A lot of young people from the age of eighteen often ask themselves this question before entering what is supposedly meant to be the best three years of their life. The jump from the infamous ‘student life’ to the actual real world of work can almost seem quite daunting and challenging. “After the thrill and freshness of being a first year fresher and entering second year, it all becomes a lot more serious and intense. It’s as if you’re given the choice whether to fail or to succeed.” – a very serious viewpoint coming from Cambridge graduate Jen Holmes.

There seems to be a lot more to university life than just lecture halls and never ending deadlines. With the helpful emergence of graduate schemes and workshops, students get that extra push in finding where they want to be career-wise.

“It’s not a crime that I’m nineteen and have no clue what to do after I graduate” says Glen Harper, second year Mathematics student at Royal Holloway, University of London, which happens to be one of the many universities in London with a fantastic careers service. Websites such as milkround and secsinthecity specialise in the help and advice of jobs and internships from specific job roles just for university students, who can sign up to these sites for free and receive weekly job alert emails, with a specific criteria job-wise. Whether it is unpaid or not, it is still experience right? We are only young so it’s good to grab any experience possible.

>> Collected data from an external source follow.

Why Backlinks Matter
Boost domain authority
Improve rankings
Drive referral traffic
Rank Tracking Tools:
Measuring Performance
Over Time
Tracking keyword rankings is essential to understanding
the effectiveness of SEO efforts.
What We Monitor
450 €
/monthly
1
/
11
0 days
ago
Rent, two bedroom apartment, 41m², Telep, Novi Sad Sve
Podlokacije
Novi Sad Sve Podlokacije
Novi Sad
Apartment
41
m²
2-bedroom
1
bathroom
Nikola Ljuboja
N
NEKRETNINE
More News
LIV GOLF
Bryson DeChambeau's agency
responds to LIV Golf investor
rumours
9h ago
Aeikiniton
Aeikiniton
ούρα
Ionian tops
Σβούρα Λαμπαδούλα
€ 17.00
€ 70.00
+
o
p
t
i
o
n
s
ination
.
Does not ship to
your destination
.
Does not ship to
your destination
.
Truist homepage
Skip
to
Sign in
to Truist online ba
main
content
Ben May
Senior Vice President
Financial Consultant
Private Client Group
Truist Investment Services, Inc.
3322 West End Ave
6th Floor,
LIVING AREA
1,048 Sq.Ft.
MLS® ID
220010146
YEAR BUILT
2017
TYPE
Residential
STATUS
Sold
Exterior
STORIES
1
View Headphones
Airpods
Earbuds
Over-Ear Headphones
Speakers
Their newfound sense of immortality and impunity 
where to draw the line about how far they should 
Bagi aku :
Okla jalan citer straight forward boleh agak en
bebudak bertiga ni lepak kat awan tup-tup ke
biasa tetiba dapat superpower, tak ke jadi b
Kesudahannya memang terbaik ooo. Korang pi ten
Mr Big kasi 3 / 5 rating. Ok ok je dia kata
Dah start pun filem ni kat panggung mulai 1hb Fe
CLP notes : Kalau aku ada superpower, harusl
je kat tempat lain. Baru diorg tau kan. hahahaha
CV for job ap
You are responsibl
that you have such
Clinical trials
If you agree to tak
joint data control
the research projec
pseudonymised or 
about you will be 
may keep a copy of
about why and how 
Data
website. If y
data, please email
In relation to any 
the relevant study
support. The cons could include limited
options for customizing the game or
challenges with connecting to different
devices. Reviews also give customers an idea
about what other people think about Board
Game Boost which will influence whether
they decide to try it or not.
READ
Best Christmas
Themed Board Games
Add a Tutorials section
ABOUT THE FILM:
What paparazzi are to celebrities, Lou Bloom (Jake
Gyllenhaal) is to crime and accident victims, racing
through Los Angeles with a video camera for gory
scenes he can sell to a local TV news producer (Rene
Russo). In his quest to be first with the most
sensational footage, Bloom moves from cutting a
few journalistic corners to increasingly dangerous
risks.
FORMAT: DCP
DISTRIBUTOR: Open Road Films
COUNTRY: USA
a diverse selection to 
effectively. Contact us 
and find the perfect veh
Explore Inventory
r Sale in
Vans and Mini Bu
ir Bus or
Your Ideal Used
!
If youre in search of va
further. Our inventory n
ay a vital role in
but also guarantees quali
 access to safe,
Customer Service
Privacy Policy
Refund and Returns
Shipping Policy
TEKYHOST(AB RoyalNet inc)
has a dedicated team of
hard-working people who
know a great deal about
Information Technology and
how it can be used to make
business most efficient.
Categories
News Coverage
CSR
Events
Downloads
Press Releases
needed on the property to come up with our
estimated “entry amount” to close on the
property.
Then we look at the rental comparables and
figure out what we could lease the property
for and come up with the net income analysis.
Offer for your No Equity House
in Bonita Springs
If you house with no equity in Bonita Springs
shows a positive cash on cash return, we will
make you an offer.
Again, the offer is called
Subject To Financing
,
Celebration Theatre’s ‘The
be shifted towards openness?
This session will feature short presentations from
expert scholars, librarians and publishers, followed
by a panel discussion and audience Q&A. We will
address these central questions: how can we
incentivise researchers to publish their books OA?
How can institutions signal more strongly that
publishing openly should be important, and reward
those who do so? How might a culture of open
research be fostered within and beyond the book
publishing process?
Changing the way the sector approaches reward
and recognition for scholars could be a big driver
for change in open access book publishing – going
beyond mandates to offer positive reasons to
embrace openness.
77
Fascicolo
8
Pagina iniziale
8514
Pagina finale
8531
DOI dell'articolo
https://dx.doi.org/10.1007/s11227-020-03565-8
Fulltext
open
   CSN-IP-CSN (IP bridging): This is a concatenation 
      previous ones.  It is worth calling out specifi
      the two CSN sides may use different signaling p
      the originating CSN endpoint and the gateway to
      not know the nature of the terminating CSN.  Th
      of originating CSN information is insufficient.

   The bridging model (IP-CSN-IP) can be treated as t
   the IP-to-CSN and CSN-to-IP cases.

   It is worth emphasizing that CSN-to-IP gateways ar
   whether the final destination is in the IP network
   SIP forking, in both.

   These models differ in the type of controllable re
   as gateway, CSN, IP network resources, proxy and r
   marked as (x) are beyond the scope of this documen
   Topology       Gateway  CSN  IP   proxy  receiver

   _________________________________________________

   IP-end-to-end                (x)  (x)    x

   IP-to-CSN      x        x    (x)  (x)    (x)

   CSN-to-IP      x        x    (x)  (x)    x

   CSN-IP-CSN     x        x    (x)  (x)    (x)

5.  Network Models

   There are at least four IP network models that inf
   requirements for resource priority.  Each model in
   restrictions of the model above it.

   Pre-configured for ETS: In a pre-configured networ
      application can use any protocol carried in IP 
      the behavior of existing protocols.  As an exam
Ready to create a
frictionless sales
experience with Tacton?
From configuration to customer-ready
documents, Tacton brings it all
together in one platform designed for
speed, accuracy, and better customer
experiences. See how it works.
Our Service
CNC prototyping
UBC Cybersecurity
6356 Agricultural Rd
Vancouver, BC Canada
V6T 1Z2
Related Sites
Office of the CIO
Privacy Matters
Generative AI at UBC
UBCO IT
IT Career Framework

I recently attended a fantastic Spring graduate fair at Senate house on Wednesday 20th March 2013, which was full of stands representing different job companies and organisations, and there to answer any question to the curious students shyly passing by. I came across a familiar logo, labelled NCTJ (The National Council for the Training of Journalists), which is an organisation based in Brighton, offering one of the best training schemes for budding journalists like myself.

All it took was an email. I then attended the graduate fair and left feeling even more decisive about where I’m going vocationally. The opportunities are there – are we afraid of where exactly we have to look first?